Sun 4 Jan 2009
As many other West Marin residents had already done, today I hauled my Christmas tree to the dumpster behind the Point Reyes Station firehouse. Old Christmas trees become highly combustible when they dry out, so the Marin County Fire Department each year provides free disposal.
Photo by Janine Warner, founder of digitalfamily.com
While I appreciated the firefighters’ program, saying goodbye to the tree was the culmination of a bittersweet story. At eight feet tall, it had created a cozy niche of woodland (above) in a corner of my loft. Decorated branches jutting through the loft’s railing had over overhung the dining-room table a floor below, turning guests beneath the tree into colorful gifts.
But even before the little pine served so loftily as a Christmas tree, I had become fond of it. The Monterey pine was a volunteer that had sprung up next to my propane tank and was rooted more in rock than soil. When I first noticed the then-weed-high tree, I doubted it would survive.
But survive it did until this Christmas. When the still-tiny tree became half choked by a fungus-caused goiter, I performed surgery. Unfortunately, I later performed some unnecessary surgery, twice accidentally chopping off branches with a weed whacker.

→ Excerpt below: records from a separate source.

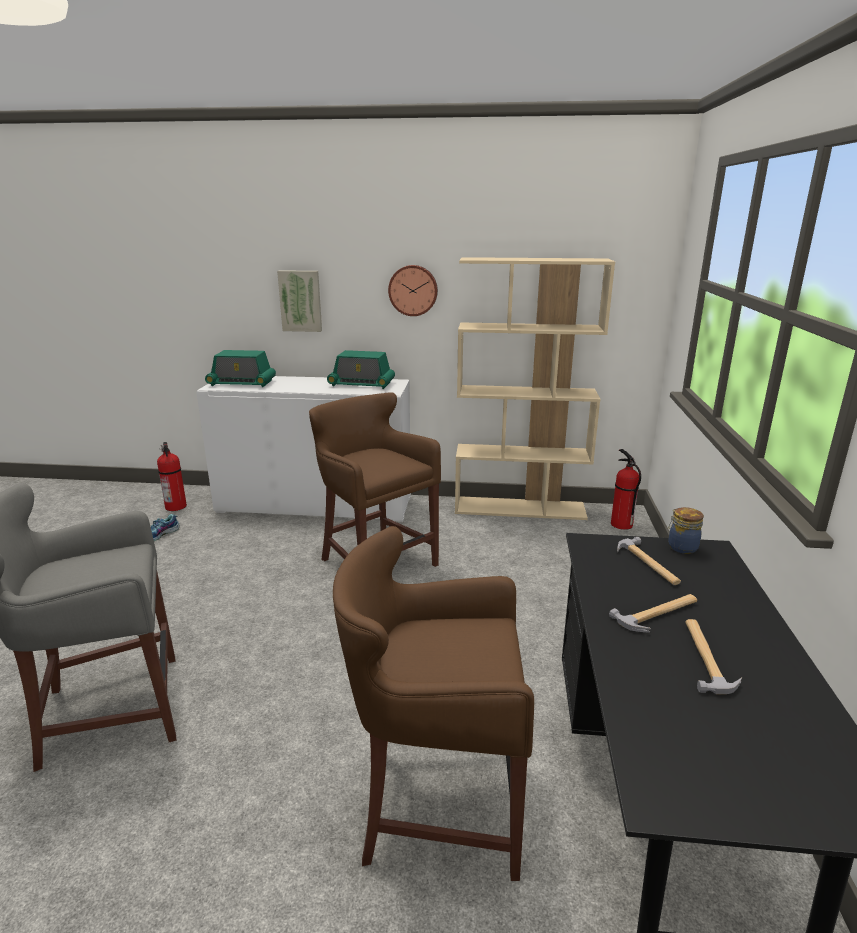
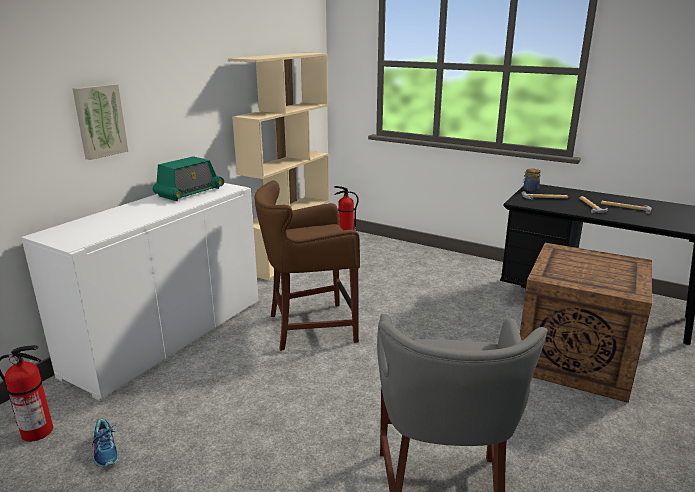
camera: 65 degrees left, 0 degrees up
(241, 383) = (86, 231): radio -> none
(413, 290) = (195, 93): wall clock -> none
(435, 804) = (573, 360): brown stool -> crate

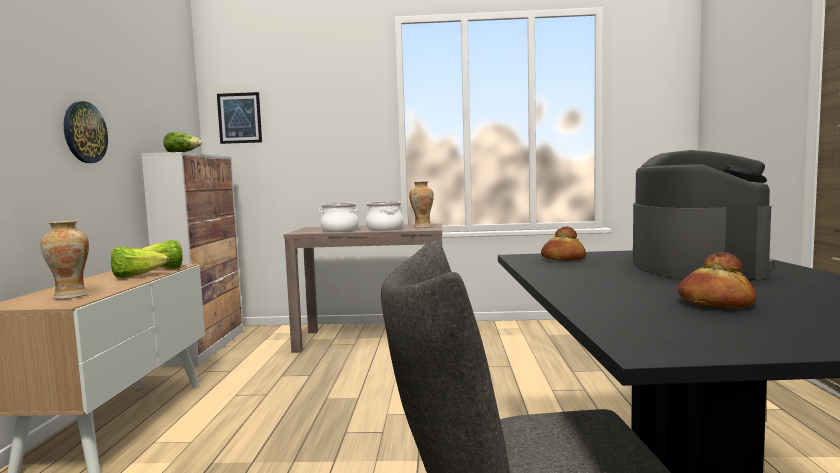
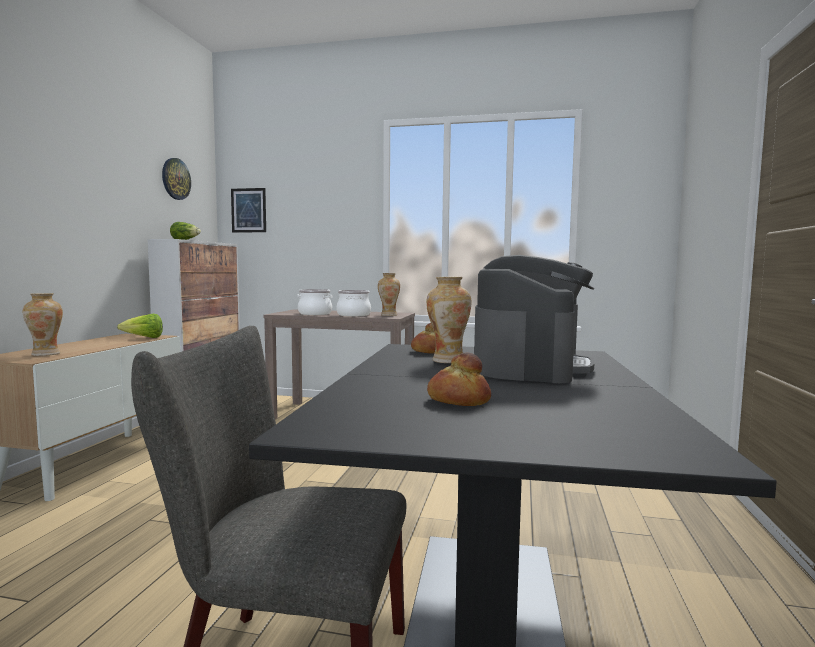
camera: 10 degrees right, 0 degrees up
(84, 132) = (90, 221): wall clock -> wall clock (175, 179)
(136, 276) = (116, 342): lettuce -> none
(601, 266) = (447, 360): none -> vase

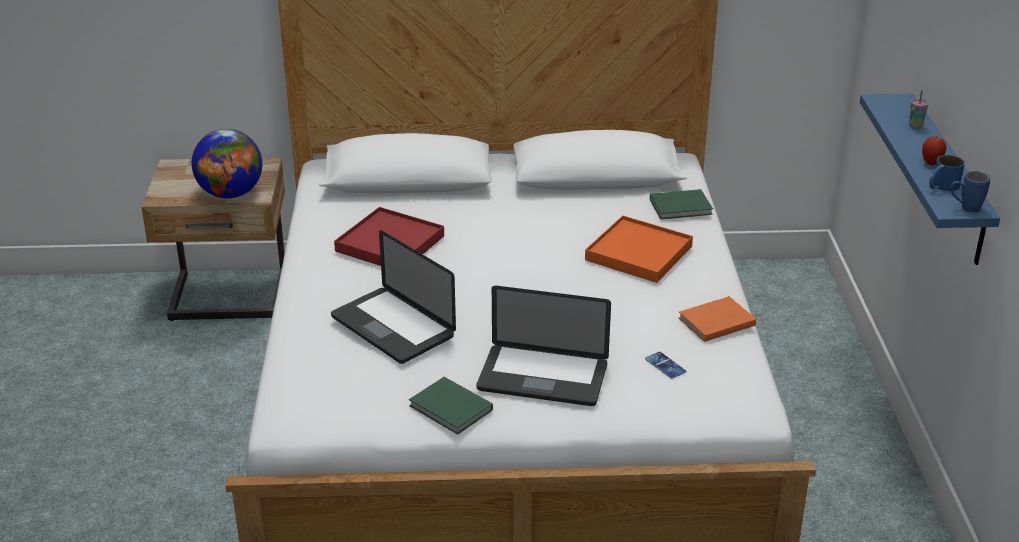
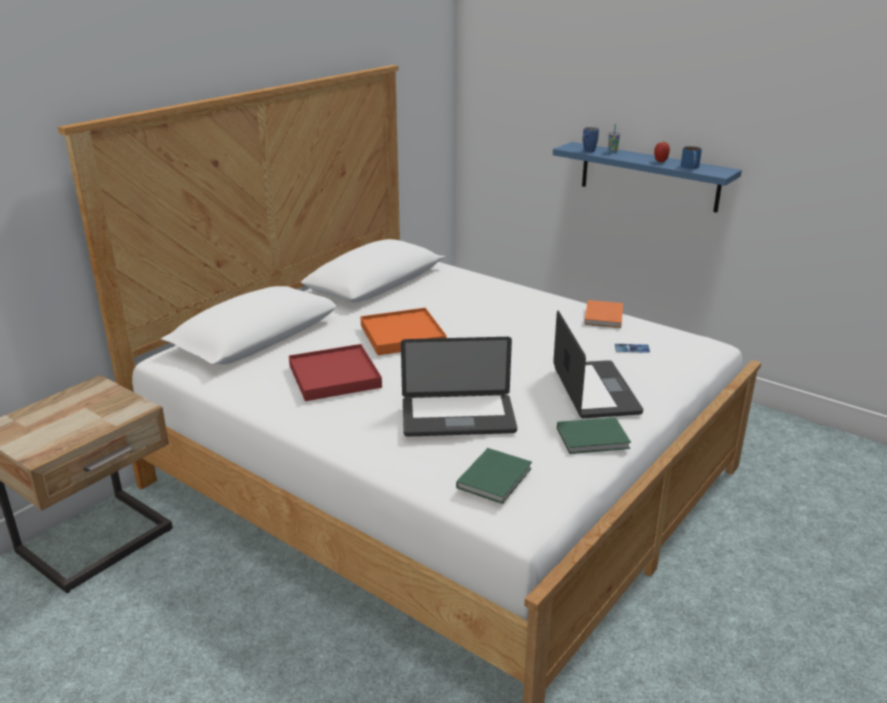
camera: 50 degrees left, 5 degrees down
(231, 194) = (108, 417): globe -> none
(542, 377) = (595, 391): laptop -> laptop turned 60 degrees counterclockwise
(639, 253) = (493, 306): orange tray -> orange tray (403, 335)
(682, 207) = (461, 275): green book -> green book (496, 477)
(964, 208) = (722, 171): blue mug -> blue mug (587, 151)

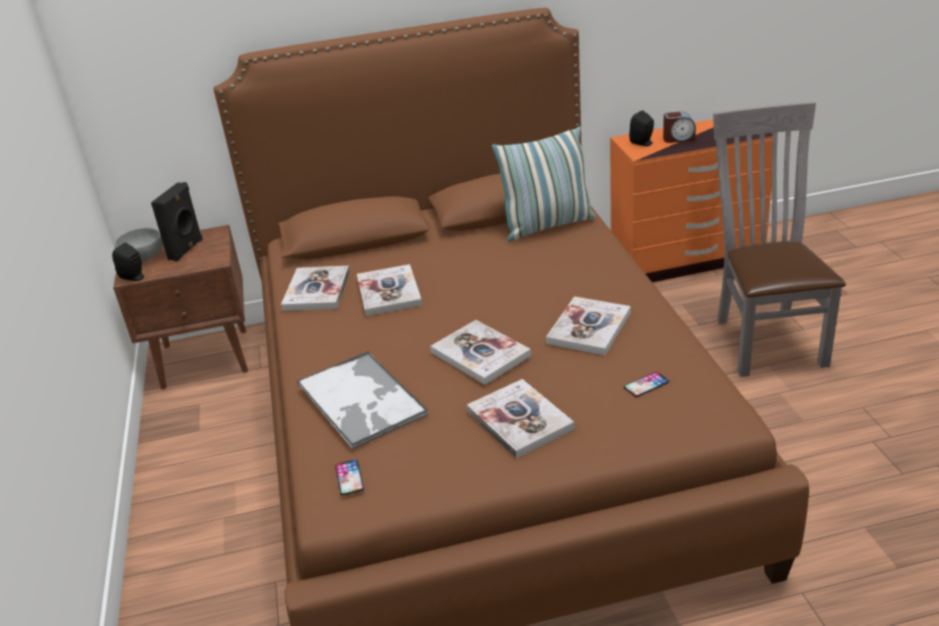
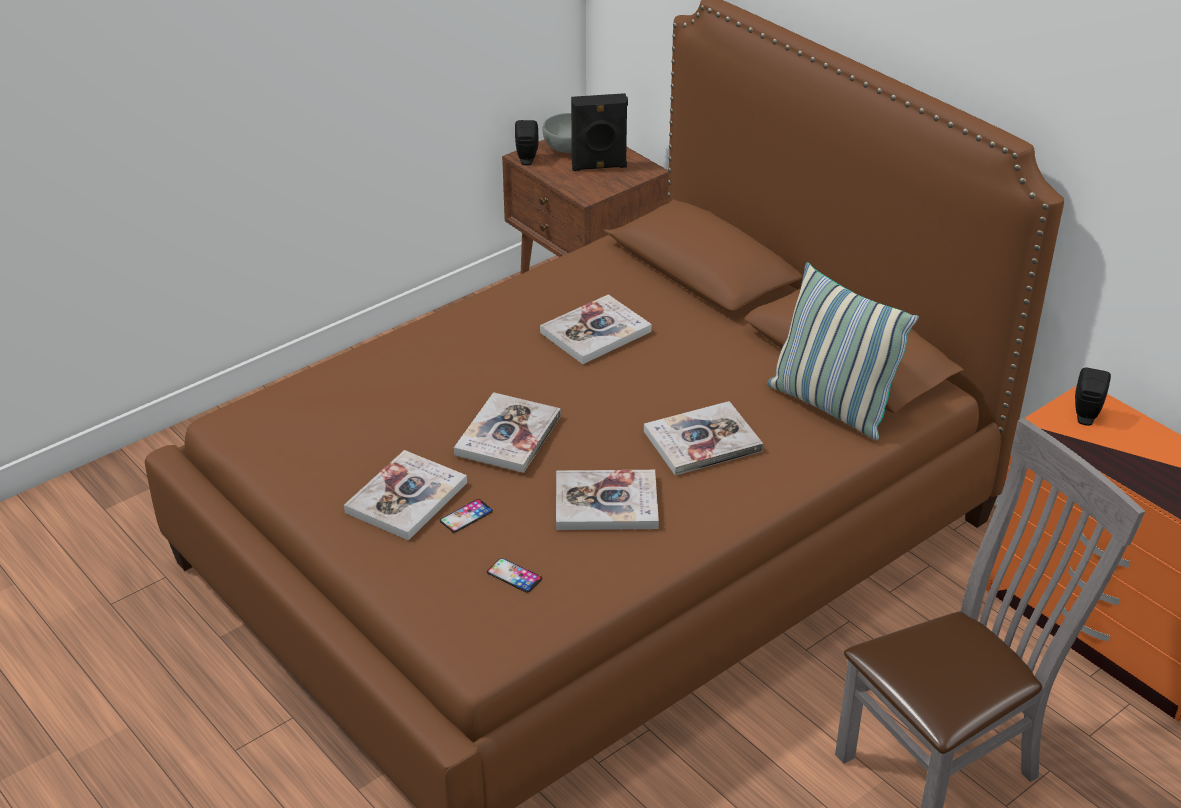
camera: 60 degrees right, 5 degrees up
(317, 290) = (572, 282): book -> book (702, 441)
(349, 477) = (271, 415): phone -> phone (466, 516)
(362, 400) = (386, 382): tray -> none
(678, 138) = (1131, 448): alarm clock -> none

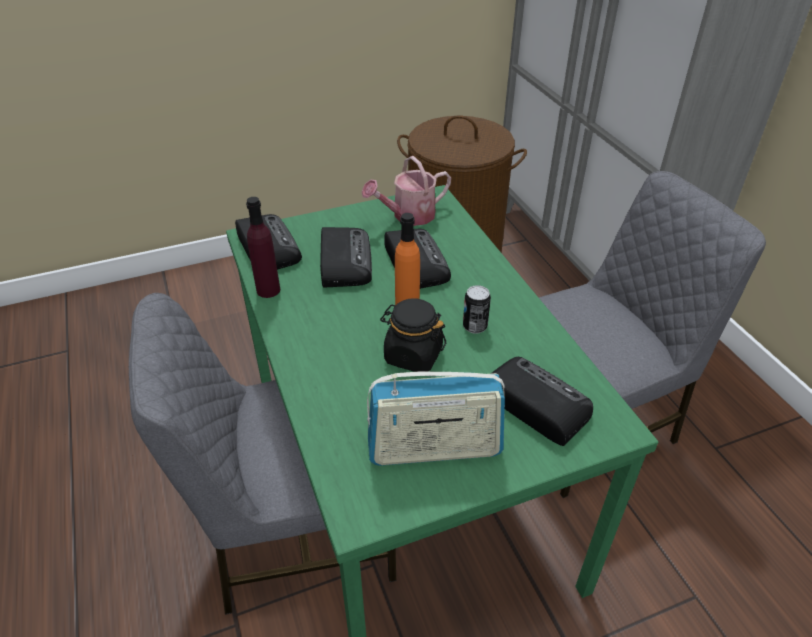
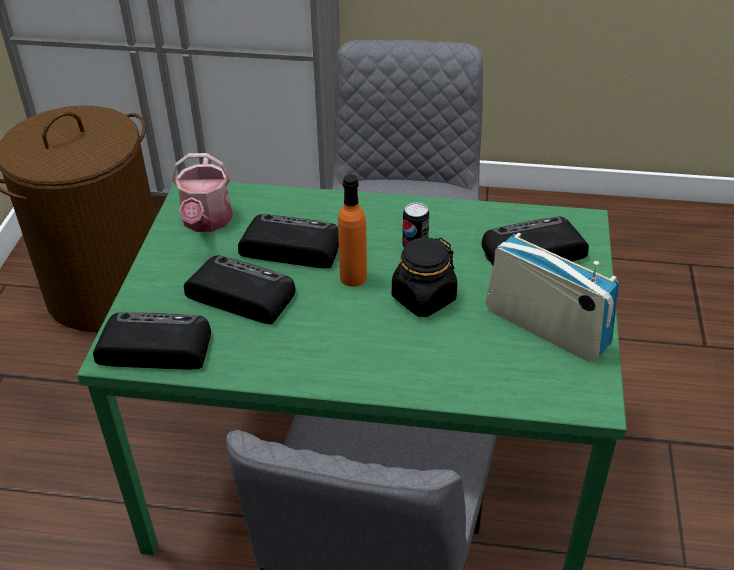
camera: 60 degrees left, 0 degrees up
(268, 290) = (235, 369): purple bottle -> none
(434, 449) = (546, 328): radio -> radio turned 75 degrees counterclockwise

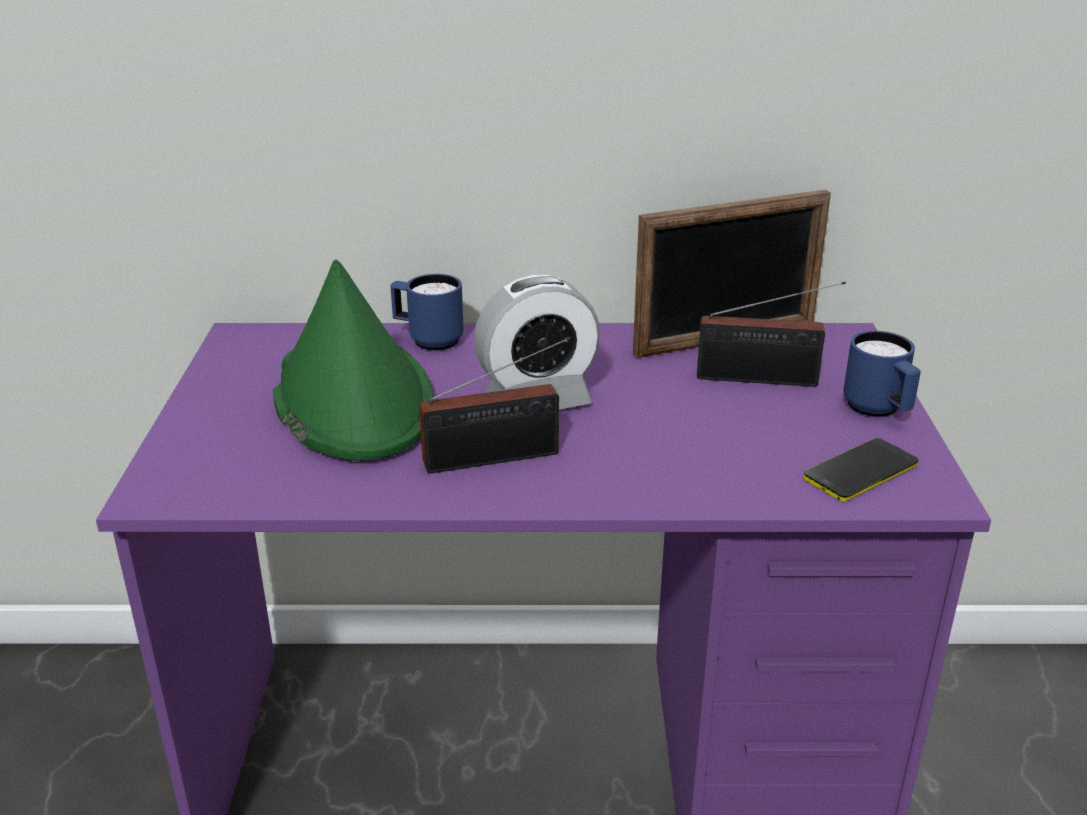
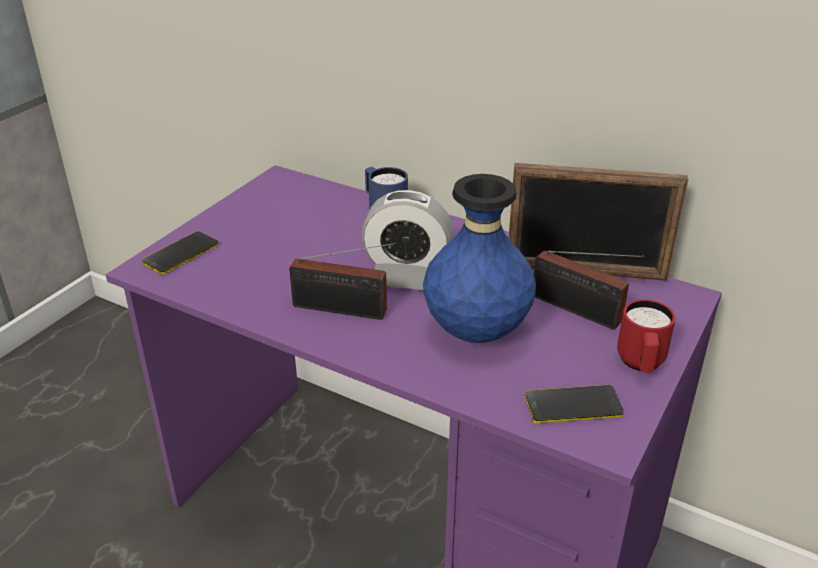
camera: 30 degrees right, 5 degrees up
(192, 460) = (181, 253): none -> phone
(351, 397) = (301, 240): green hat -> none
(681, 433) = (476, 333): none -> blue vase
(878, 411) = (641, 365): blue mug -> red mug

By this year, the little tree’s branches had begun to engulf the propane tank, which annoyed the DeCarli’s driver because the foliage made it difficult to open the hood of the tank to refill it. Finally, I agreed I’d trim the tree back a bit come winter, and the driver seemed satisfied.
Late last summer, however, the tree’s fate was sealed when the same county fire department that disposed of the tree wrote homeowners around here, ordering us to undertake 10 precautions against wildfires. One of the precautions was to eliminate any combustible vegetation within 15 feet of our propane tanks.
The fire department also ordered us to return a form within 30 days, saying that we had completed these precautions. I immediately set to work making my property safe from wildfires and returned the form on time. However, where the form asked whether I had cleared all vegetation back 15 feet from my propane tank, I penciled in that a small pine tree remained, but it would be cut down at Christmastime.
Photo by Joel Hack
The tree had only three months to live, and I felt guilty every time I looked at it, which was every time I got in or out of my car at home. Finally, on Dec. 19, I took a chainsaw to the little tree and cut it down.
For two weeks, the tree sparkled with colored lights and shiny ornaments. Now as I park my car and see the empty space where the little tree once grew, I pine for it — dead and abandoned in a dumpster behind the firehouse.